También sería una maravilla habitar el código civil, tan ordenado, o esos libros que parecen huecos y que adornan las salas de todos los notarios del mundo. Pero no, tuve que enredarme en estas cosas de la gramática, mucho más enrevesadas que cualquier manual de anatomía.

Luego dirán que las letras solo es cuestión de memoria, de estudiantes menos dotados para la lógica y el entusiasmo científico. Ya quisiéramos algunos. Pongamos, por ejemplo, los verbos, esos núcleos mimados que aglutinan a todos los demás elementos. Decimos que expresan acción, y nos quedamos tan tranquilos, satisfechos de haber atrapado su significado como quien caza una mariposa y la guarda en la cajita de un fichero.

Solo entonces nos acordamos de repente de estar, y de permanecer que no presentan acción alguna, y el fichero se nos desmorona.

Decimos también que expresan tres tiempos, pasado, presente, futuro, como si tuvieran la varita mágica de la ubicuidad, pero es mentira. El pasado miente ya en su propio nombre, no pasa nunca. Se queda fijado en la memoria, como los posos del café, como los restos del azucarillo pegados a la taza a los que no dejas de dar vueltas una y otra vez.

No hay que vivir en el pasado, decimos. Lo pasado pasado está, miremos el presente, y eso que el presente se desvanece mientras hablamos y tampoco existe.

Menos mal que nos aguarda el futuro, no sabemos si perfecto o imperfecto, que cambia de nombre en cuanto llega. Te llaman porvenir porque no vienes nunca, decía Ángel González, tan certero. Así cómo vamos a vivir en las conjugaciones si ni siquiera hemos podido hacer una taxonomía de tres casillas. Y eso que aún no hemos hablado del subjuntivo, los si fuera, los acaso, los si pudiera o hubiera podido, los venga ya, los hubieres, los futuros que viven en los legajos, quizá en convivencia extraña con los códigos civiles en las esquinas vacías de los juzgados, donde siempre es de noche.

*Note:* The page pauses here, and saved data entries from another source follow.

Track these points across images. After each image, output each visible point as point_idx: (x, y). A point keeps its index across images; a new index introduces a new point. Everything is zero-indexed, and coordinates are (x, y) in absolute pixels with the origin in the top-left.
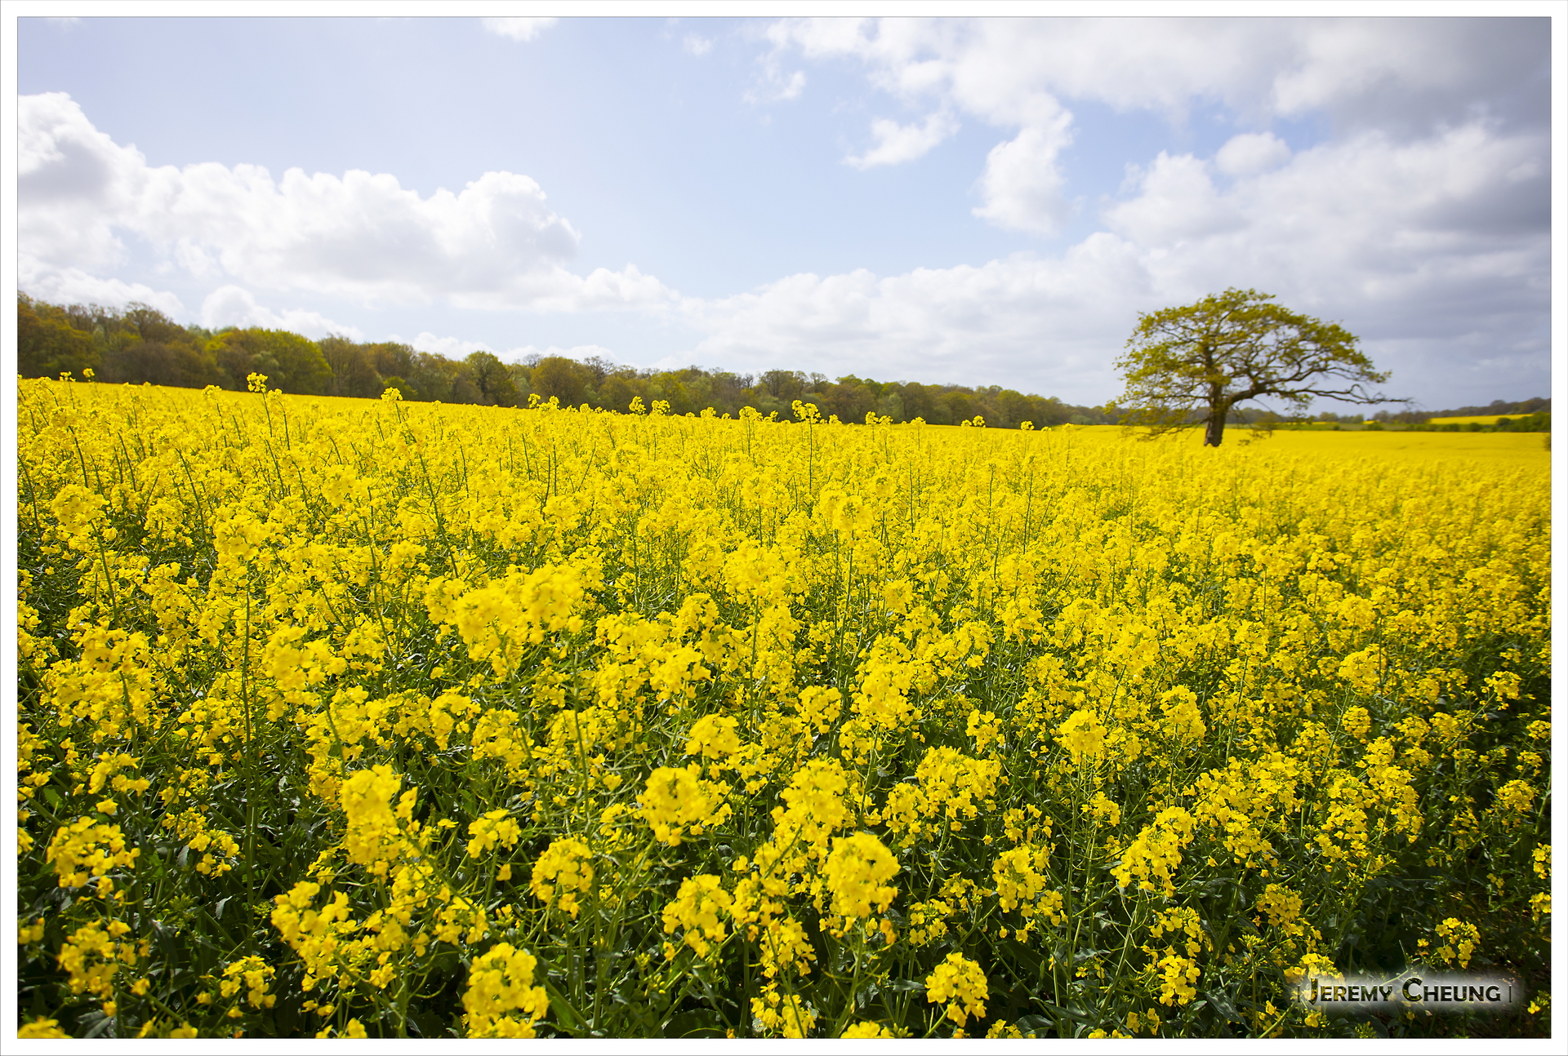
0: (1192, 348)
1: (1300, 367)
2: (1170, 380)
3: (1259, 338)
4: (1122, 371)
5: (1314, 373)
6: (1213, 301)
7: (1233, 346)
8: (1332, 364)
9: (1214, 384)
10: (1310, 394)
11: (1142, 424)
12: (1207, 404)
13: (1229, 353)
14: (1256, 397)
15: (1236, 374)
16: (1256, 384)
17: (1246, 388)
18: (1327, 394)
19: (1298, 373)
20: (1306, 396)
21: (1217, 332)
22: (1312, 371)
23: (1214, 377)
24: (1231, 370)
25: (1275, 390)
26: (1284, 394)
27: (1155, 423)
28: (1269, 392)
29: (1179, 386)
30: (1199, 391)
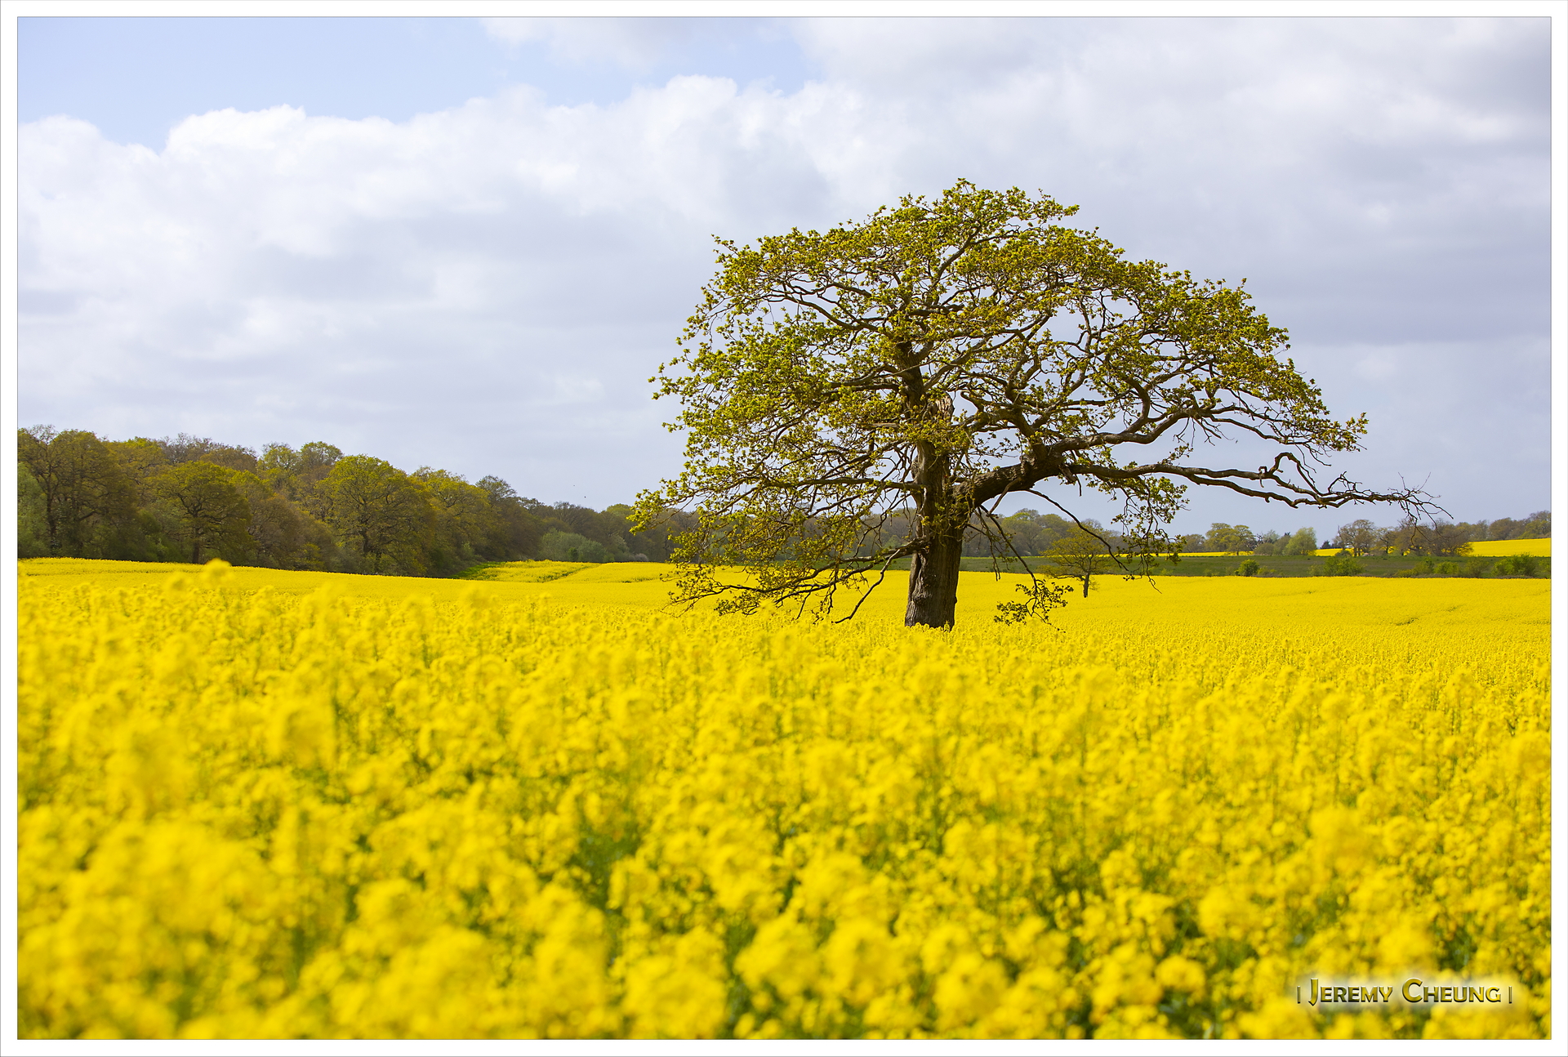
0: (868, 347)
1: (1147, 403)
2: (810, 433)
3: (1041, 321)
4: (674, 406)
5: (1182, 421)
6: (918, 215)
7: (974, 342)
8: (1225, 397)
9: (926, 447)
10: (1177, 480)
11: (737, 559)
12: (912, 503)
13: (963, 359)
14: (1038, 485)
15: (984, 422)
16: (1037, 448)
17: (1012, 459)
18: (1215, 478)
19: (1144, 420)
20: (1165, 485)
21: (931, 303)
22: (1175, 416)
23: (926, 429)
24: (972, 410)
25: (1089, 468)
26: (1113, 477)
27: (772, 558)
28: (1071, 473)
29: (836, 452)
30: (886, 467)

La gramática se estira, te envuelve, se ríe de ti en cuanto intentas atraparla. Late como un corazón, pero nunca está en el mismo sitio, y su desgaste es mucho más peligroso. Quien olvida la persona adecuada o usa mal un condicional o no sabe conjugar un verbo corre el riesgo de no ser comprendido o peor aún, de ser malinterpretado y perder la ocasión o el amor de su vida para lo que no existe ni ha existido ni existió ni existirá consuelo alguno en ninguno de los tiempos que hemos inventado para tratar de clasificar lo inclasificable.